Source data
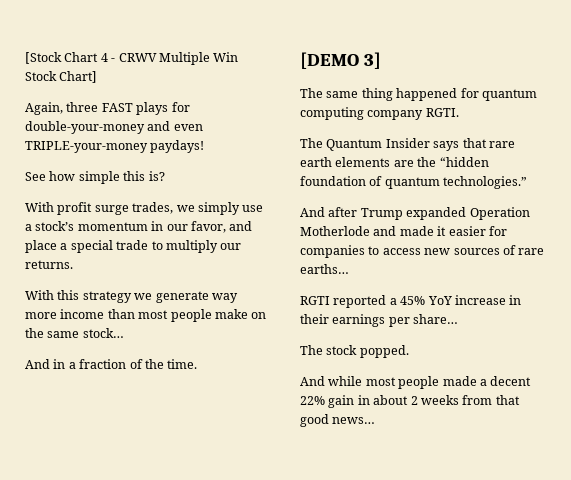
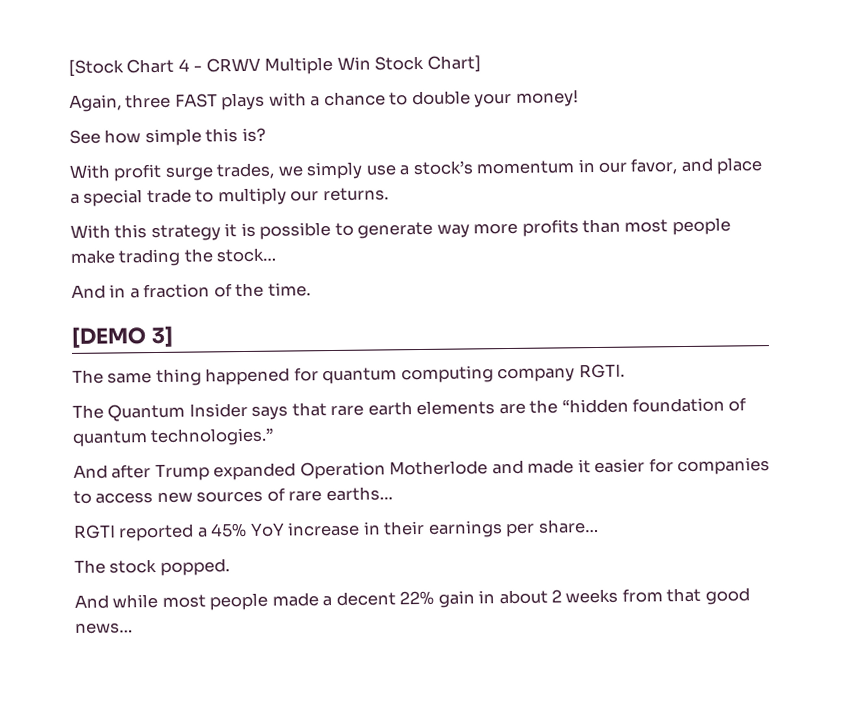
[171,102,190,112] [25,121,203,134] [25,140,205,153] for double-your-money and even TRIPLE-your-money paydays! -> [268,89,579,108] with a chance to double your money!
[134,293,153,300] we -> [224,222,354,240] it is possible to
[60,309,105,319] income -> [521,219,579,237] profits
[251,312,267,319] [25,328,80,338] on the same -> [118,248,213,267] trading the

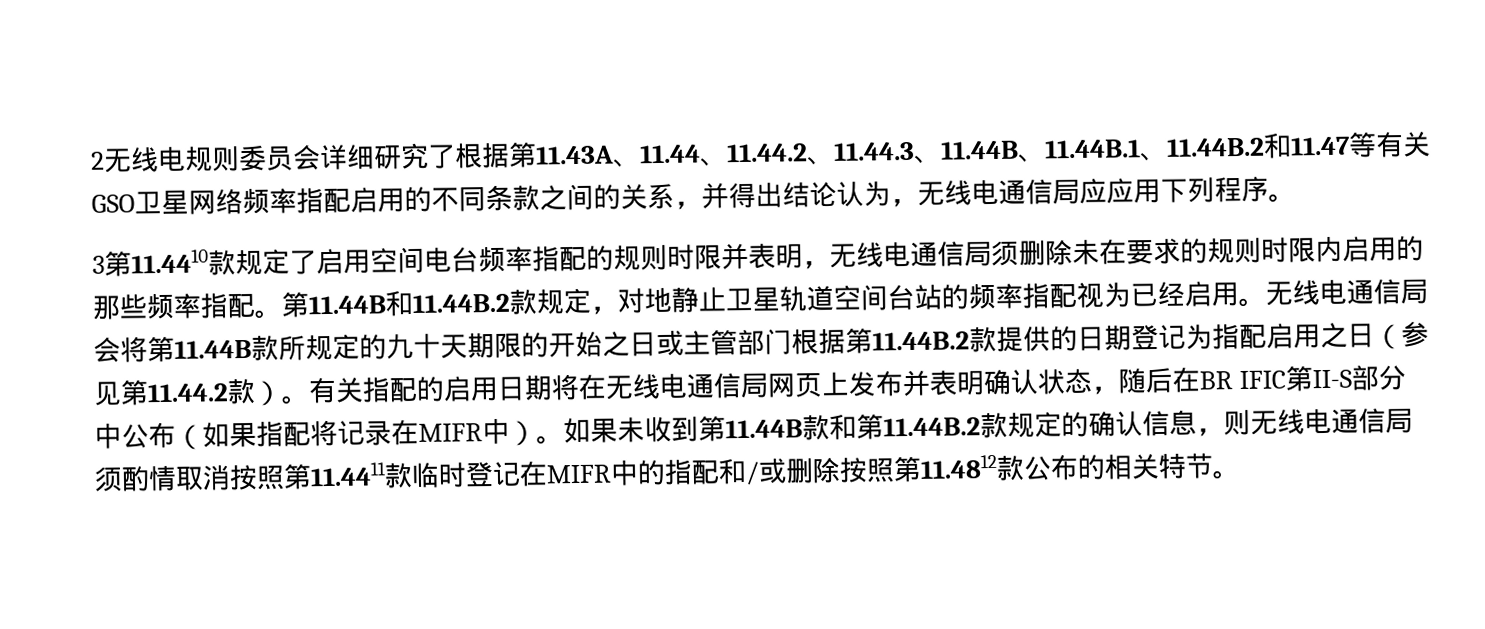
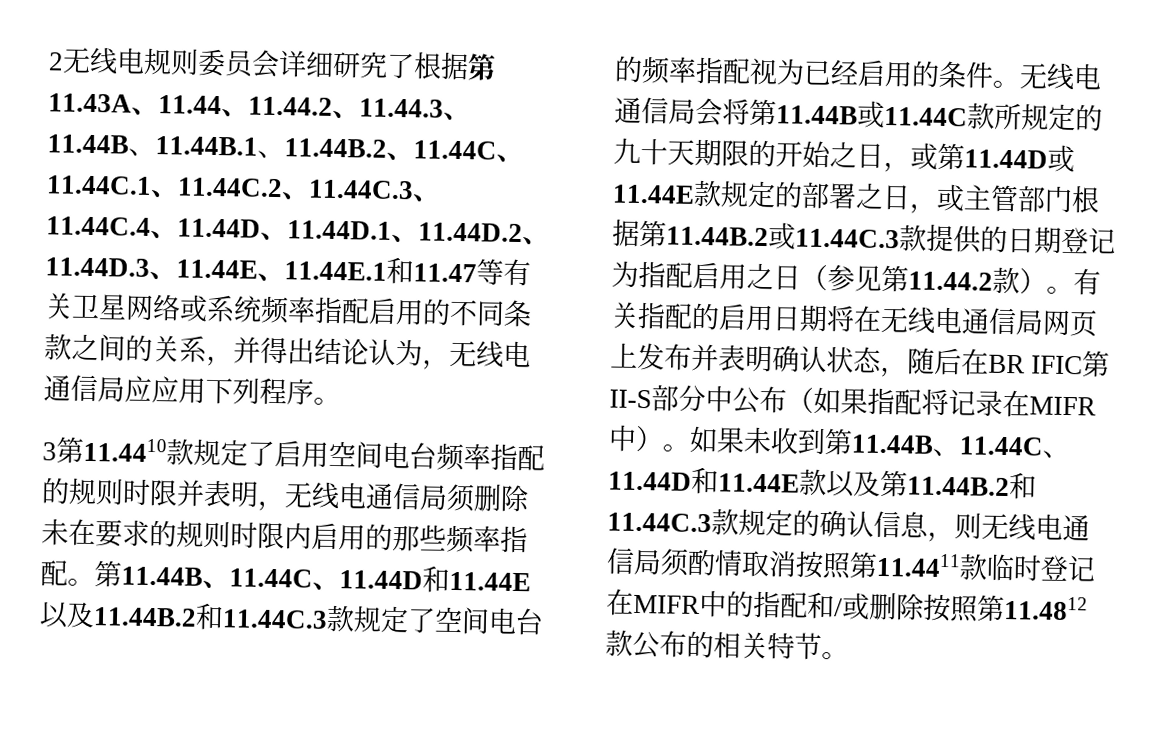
(1265, 147) none -> [386,140,524,163] [46,175,440,202] [46,216,550,245] [45,257,387,282] 、11.44C、11.44C.1、11.44C.2、11.44C.3、11.44C.4、11.44D、11.44D.1、11.44D.2、11.44D.3、11.44E、11.44E.1
[91,194,135,213] GSO -> (73, 306) none
(243, 202) none -> [179,294,262,323] 或系统
[385,284,942,317] 和11.44B.2款规定，对地静止卫星轨道空间台站 -> [202,565,531,593] [39,601,544,636] 、11.44C、11.44D和11.44E以及11.44B.2和11.44C.3款规定了空间电台
(1239, 294) none -> [911,60,994,89] 的条件
(252, 349) none -> [857,100,968,128] 或11.44C
(657, 344) none -> [883,142,1075,173] [612,179,937,214] ，或第11.44D或11.44E款规定的部署之日，
(970, 341) none -> [768,222,900,250] 或11.44C.3
[802,413,981,441] 款和第11.44B.2 -> [932,436,1070,459] [608,466,1037,500] [607,512,712,533] 、11.44C、11.44D和11.44E款以及第11.44B.2和11.44C.3

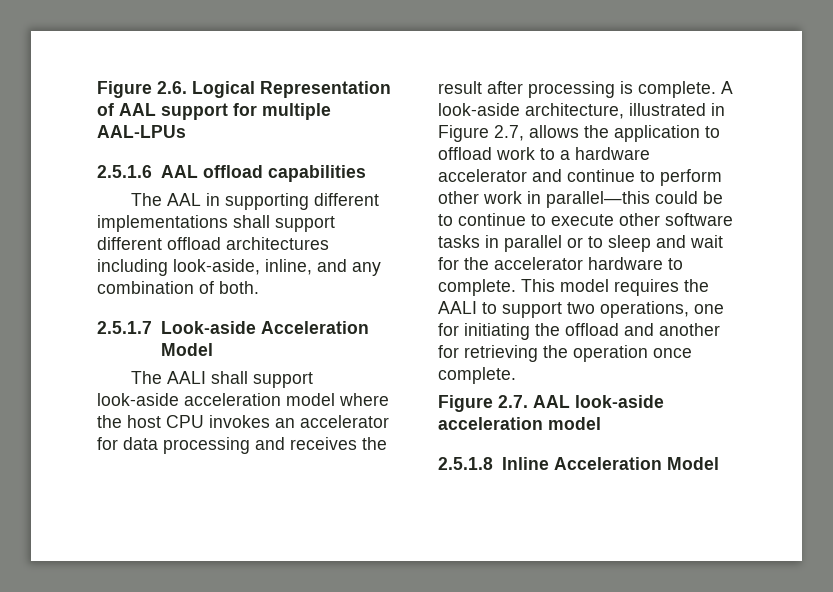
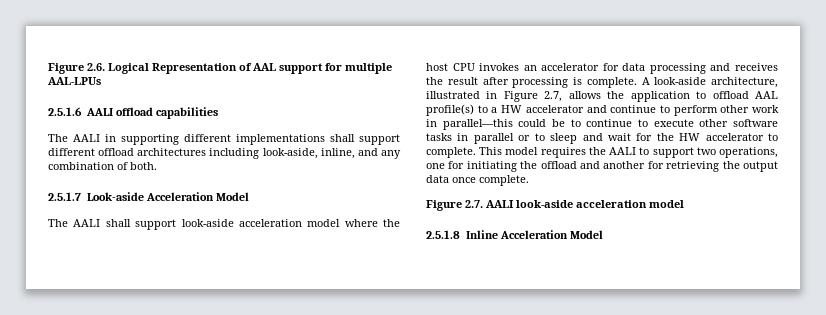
[160,165,198,178] AAL -> [85,108,113,116] AALI
[167,193,202,206] AAL -> [73,134,100,142] AALI
[496,147,535,160] work -> [755,91,778,99] [426,104,474,116] AAL profile(s)
[575,147,650,160] hardware -> [501,105,523,113] HW
[494,257,663,270] accelerator hardware -> [679,133,764,141] HW accelerator
[573,345,648,362] operation -> [743,161,778,172] [426,175,449,183] output data
[533,395,570,408] AAL -> [486,200,514,208] AALI

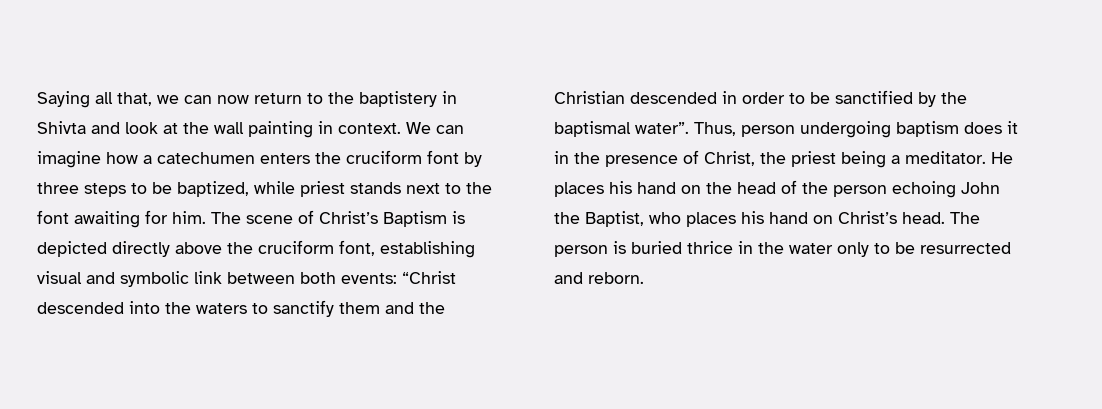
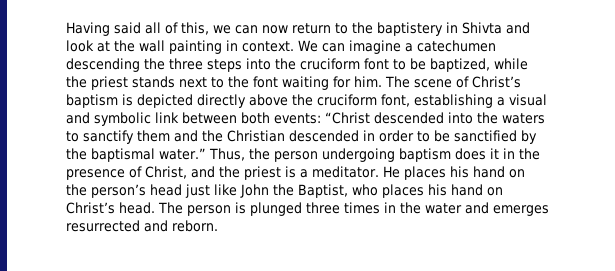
[37,91,152,108] Saying all that, -> [66,22,209,36] Having said all of this,
[106,152,138,164] how -> (401, 47) none
[260,150,482,167] [37,182,126,197] enters the cruciform font by three steps -> [66,58,389,72] descending the three steps into the cruciform font
(295, 187) none -> [66,76,87,88] the
[74,211,140,228] awaiting -> [282,76,329,90] waiting
[383,211,447,227] Baptism -> [66,94,118,108] baptism
(475, 249) none -> [497,97,505,106] a
[635,122,736,136] water”. Thus, -> [159,148,270,161] water.” Thus, the
[760,151,886,168] the priest being -> [191,166,296,180] and the priest is
[737,180,956,198] head of the person echoing -> [91,184,237,198] person’s head just like
[631,241,915,257] buried thrice in the water only to be -> [250,202,549,216] plunged three times in the water and emerges

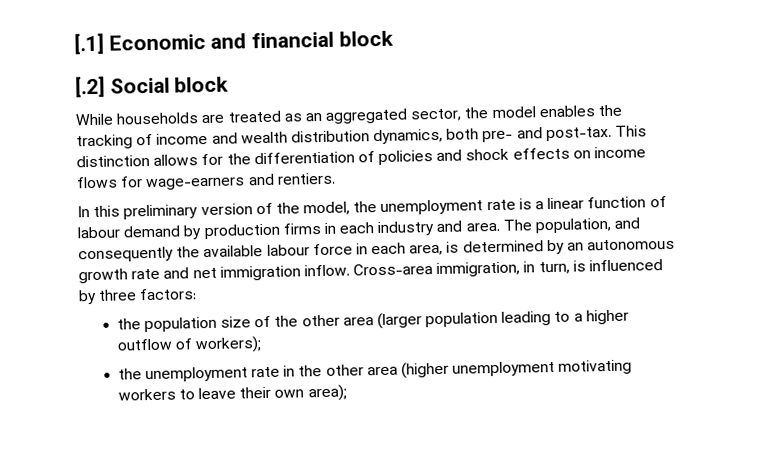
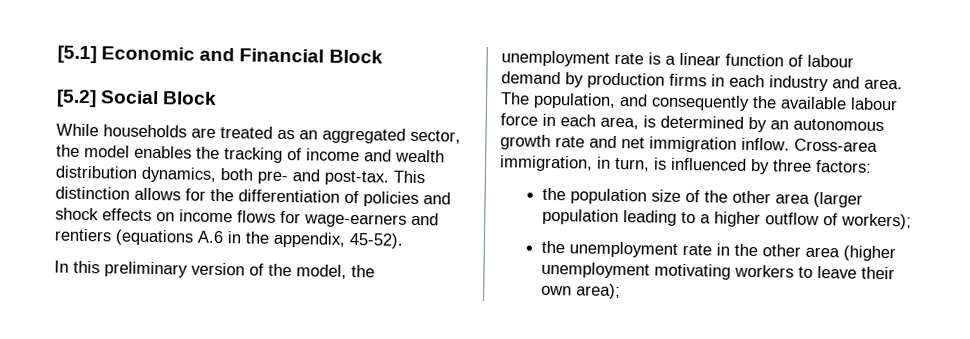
[74,32,104,55] [.1] -> [57,45,97,64] [5.1]
[251,30,394,49] [75,75,230,98] financial block // [.2] Social block -> [239,48,383,64] [56,89,218,108] Financial Block // [5.2] Social Block
[276,172,336,185] rentiers. -> [54,228,404,249] rentiers (equations A.6 in the appendix, 45-52).

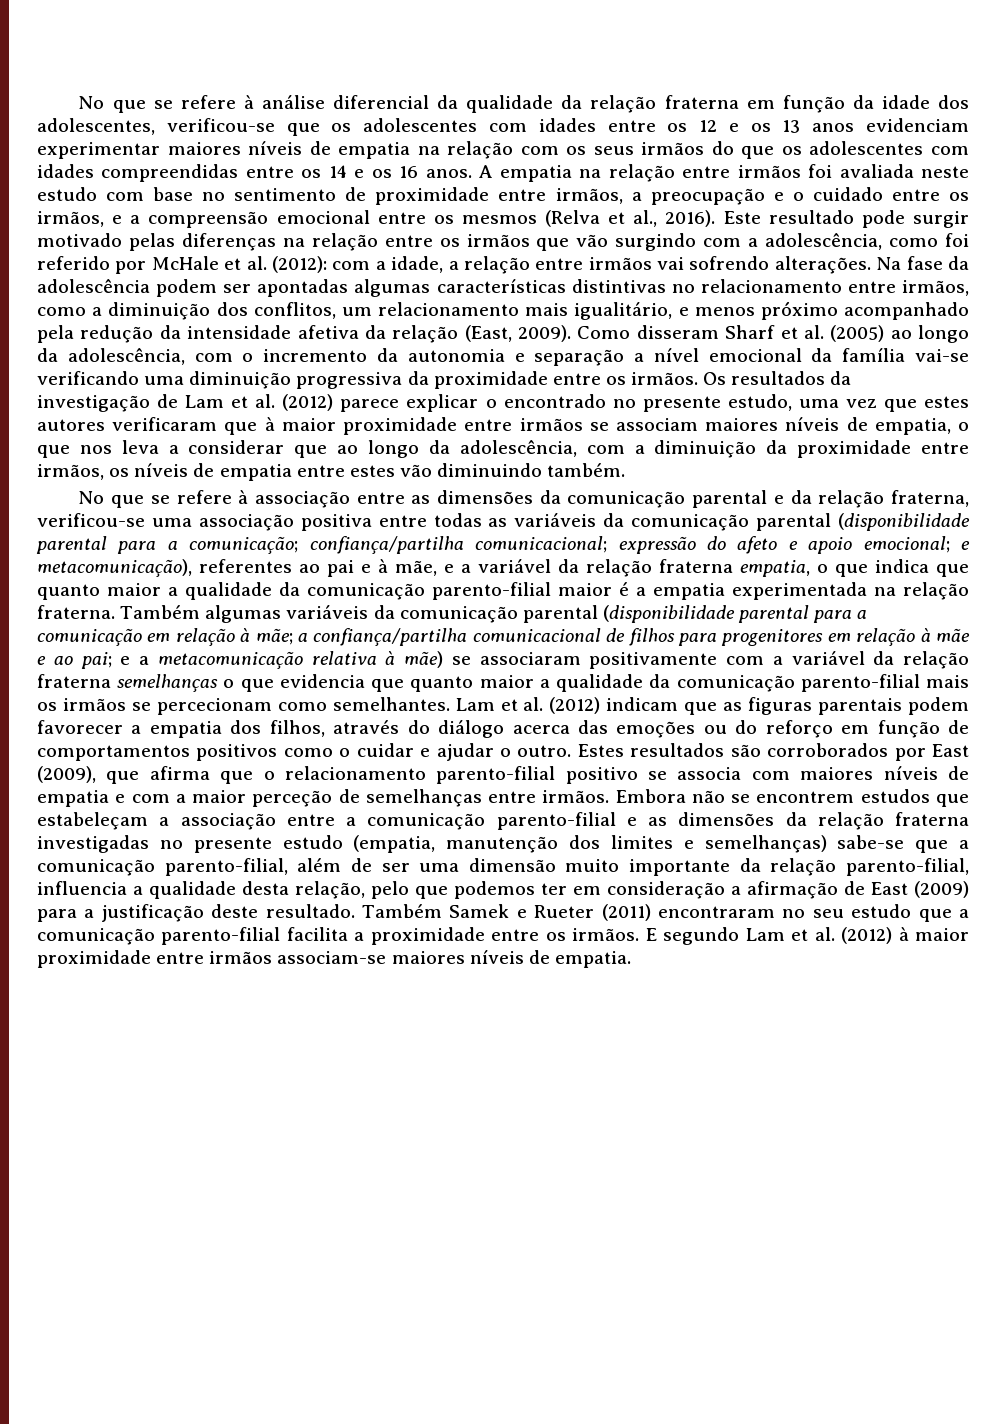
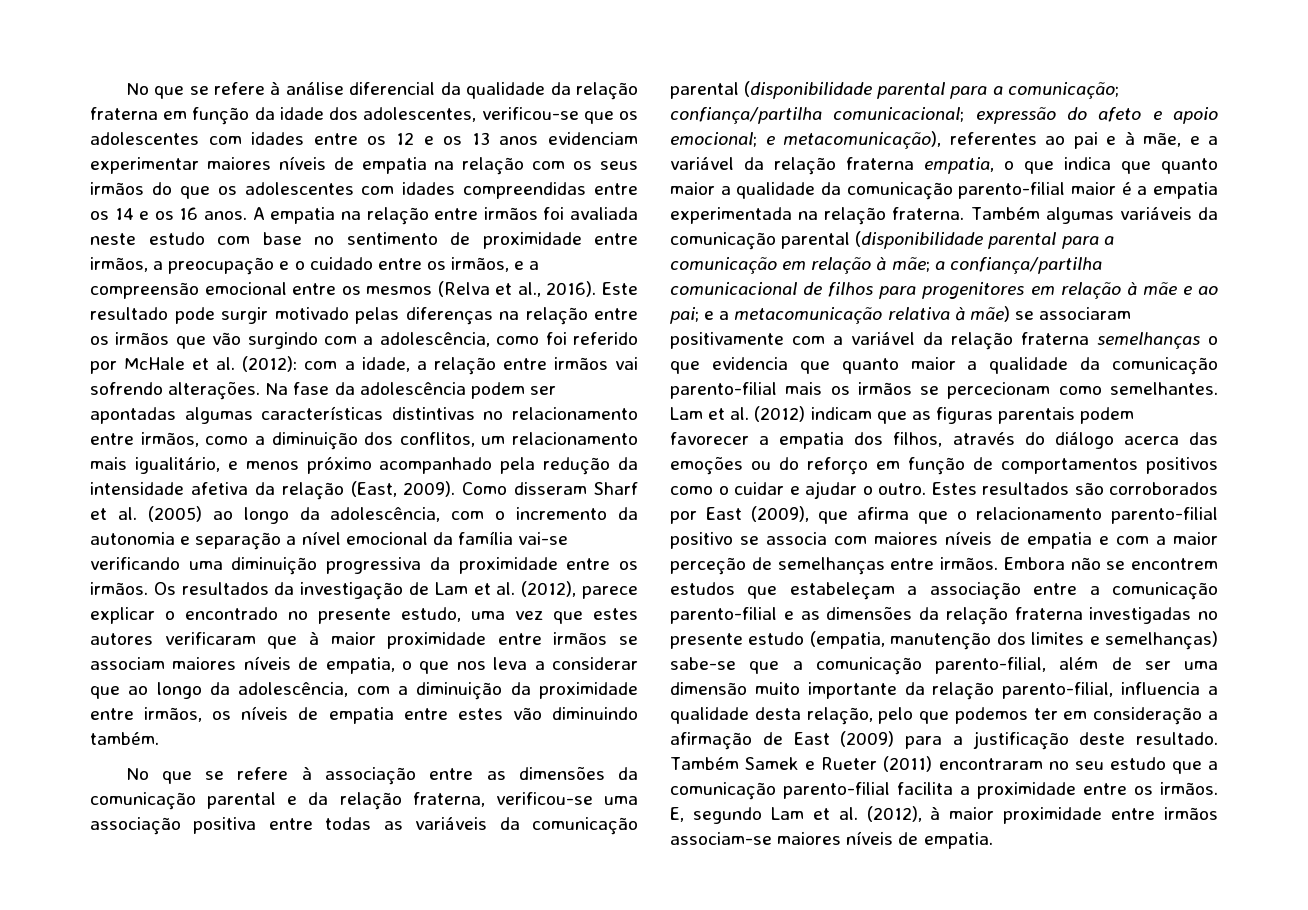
[282,394,334,411] (2012) -> [521,581,577,597] (2012),
[645,928,657,941] E -> [670,807,684,822] E,
[841,927,893,944] (2012) -> [866,806,922,822] (2012),

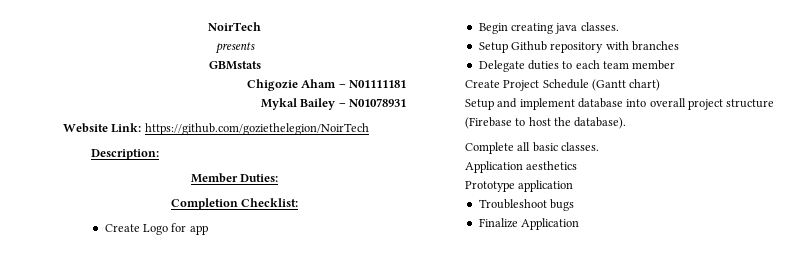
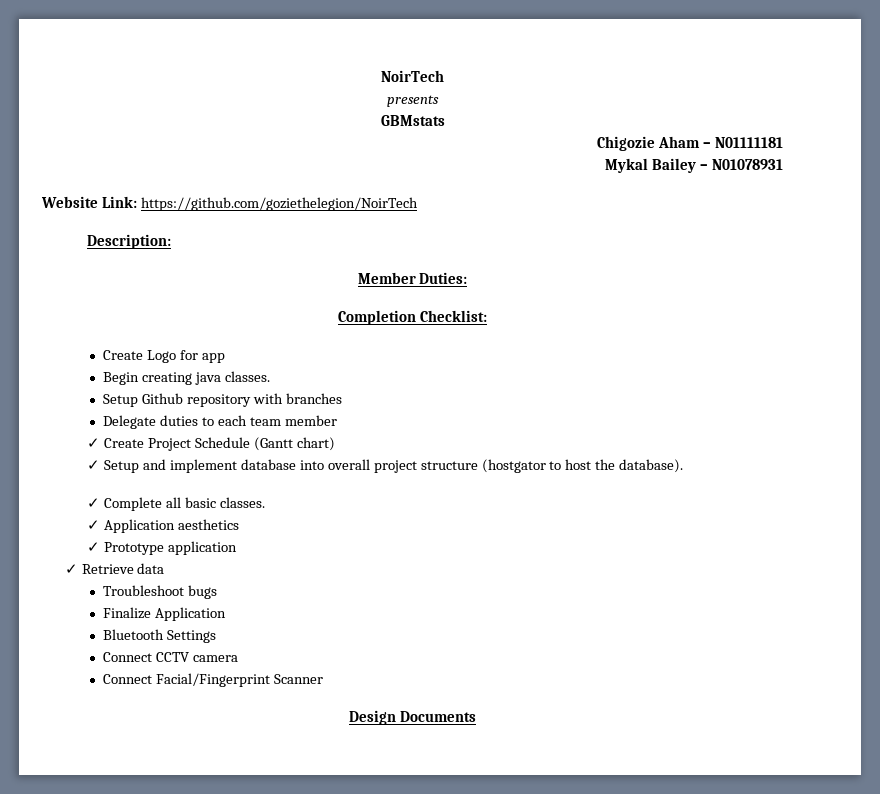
(676, 65) none -> [87,438,101,448] ✓
(661, 85) none -> [87,460,101,470] ✓
[464,117,512,129] (Firebase -> [481,459,546,473] (hostgator
(627, 123) none -> [87,498,101,508] ✓
(599, 146) none -> [87,520,101,530] ✓
(578, 165) none -> [87,542,101,552] ✓
(574, 186) none -> [64,563,165,574] // ✓ Retrieve data
(579, 224) none -> [103,629,217,643] [103,652,239,662] [103,673,324,687] [349,710,476,725] // Bluetooth Settings // Connect CCTV camera // Connect Facial/Fingerprint Scanner // Design Documents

--- DIRECTIVE ---
Look over the records above and copy each line that includes the string "three".

--- ANSWER TO THIS TASK ---
[260,150,482,167] [37,182,126,197] enters the cruciform font by three steps -> [66,58,389,72] descending the three steps into the cruciform font
[631,241,915,257] buried thrice in the water only to be -> [250,202,549,216] plunged three times in the water and emerges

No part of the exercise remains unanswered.